Symptoms may intensify when they are criticized, so it is important to stay away from judgmental statements and oversimplified answers. These only serve to generate more anxiety and feelings of guilt or shame. Instead, encourage continued treatment and/or therapy, be supportive and practice compassionate listening.
Strategies for Caring for a Loved One With OCD
Beyond helping your loved one find an appropriate treatment, supporting him or her and learning all that you can about OCD, there are some additional strategies to keep in mind. Practice the following caregiving strategies to help your loved one live with obsessive compulsive disorder.

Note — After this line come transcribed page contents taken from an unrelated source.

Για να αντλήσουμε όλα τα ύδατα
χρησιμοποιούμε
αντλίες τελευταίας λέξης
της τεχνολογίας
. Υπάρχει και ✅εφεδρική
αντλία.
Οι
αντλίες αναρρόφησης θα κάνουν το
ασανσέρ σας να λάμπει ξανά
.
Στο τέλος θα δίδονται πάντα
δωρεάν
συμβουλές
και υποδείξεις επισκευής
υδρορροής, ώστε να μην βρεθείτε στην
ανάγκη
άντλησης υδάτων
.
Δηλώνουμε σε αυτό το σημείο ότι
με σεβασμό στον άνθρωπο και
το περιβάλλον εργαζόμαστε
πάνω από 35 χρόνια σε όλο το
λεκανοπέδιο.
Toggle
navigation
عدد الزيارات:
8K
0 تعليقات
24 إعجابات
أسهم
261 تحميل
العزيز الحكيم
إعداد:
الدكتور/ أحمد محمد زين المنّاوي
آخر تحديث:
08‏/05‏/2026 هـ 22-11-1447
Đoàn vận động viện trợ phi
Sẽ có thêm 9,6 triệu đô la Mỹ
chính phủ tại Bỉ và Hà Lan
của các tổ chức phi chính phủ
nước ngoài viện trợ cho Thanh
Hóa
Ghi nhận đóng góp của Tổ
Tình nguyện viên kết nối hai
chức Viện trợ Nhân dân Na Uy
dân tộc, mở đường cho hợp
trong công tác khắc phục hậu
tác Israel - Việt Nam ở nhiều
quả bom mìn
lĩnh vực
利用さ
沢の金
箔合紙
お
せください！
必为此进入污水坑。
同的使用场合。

Encourage Gradual Change, but Expect Setbacks
For your loved one, change of any kind can be stressful. Even though he or she may be involved in treatment and it may be going well, keep in mind that even positive changes can cause symptoms to flare up. Try to help moderate stress levels by making the home a positive place, free from unnecessary conflict.
Modify your expectations and be realistic about the process. Setbacks are common. Avoid day-to-day comparisons, as ups and downs are common in the treatment process. While it is great to expect your loved one to function at his or her highest ability, expecting perfection is counterproductive. Be patient. Any improvement, even slow or gradual, is a step in the right direction. Acknowledge and celebrate even small accomplishments.
Follow Treatment Plans and Be Engaged
Do not undermine the professional advice, treatment plan and medication instructions provided by the medical professional familiar with your loved one’s case. Ask your loved one if he or she is comfortable with you joining doctor appointments or participating in joint therapy sessions.
Meeting with a therapist together fosters open communication. The therapist can also offer suggestions for additional communication strategies such as avoiding lengthy explanations in response to questions seeking constant reassurance. The therapist can also explain why practicing certain strategies are effective.
Do not be afraid to ask questions or seek clarification, especially regarding prescribed medication. Getting to know the side effects and possible interactions between medications is important. Encourage your loved one to take medication as prescribed.
Practice Relaxation Techniques and Healthy Habits
Relaxation techniques are one way to calm anxiety. While they will not make obsessive thoughts disappear, they can provide temporary relief.
Mindful meditation, deep breathing and yoga can reduce stress and help your loved one manage his or her compulsive urges better. Practicing relaxation techniques is most effective when done regularly so they can establish new, positive patterns and habits.
Avoid alcohol and nicotine, which cause symptoms of anxiety when they wear off. Nicotine is a stimulant that leads to higher levels of anxiety. Establishing other healthy habits like getting regular exercise, having adequate sleep and eating nutritious meals also contribute to your loved one feeling more stable. Exercise is a natural way to refocus the mind and help control OCD symptoms. While exercise and sleep will not cure obsessive compulsive disorder, it can make it easier to manage.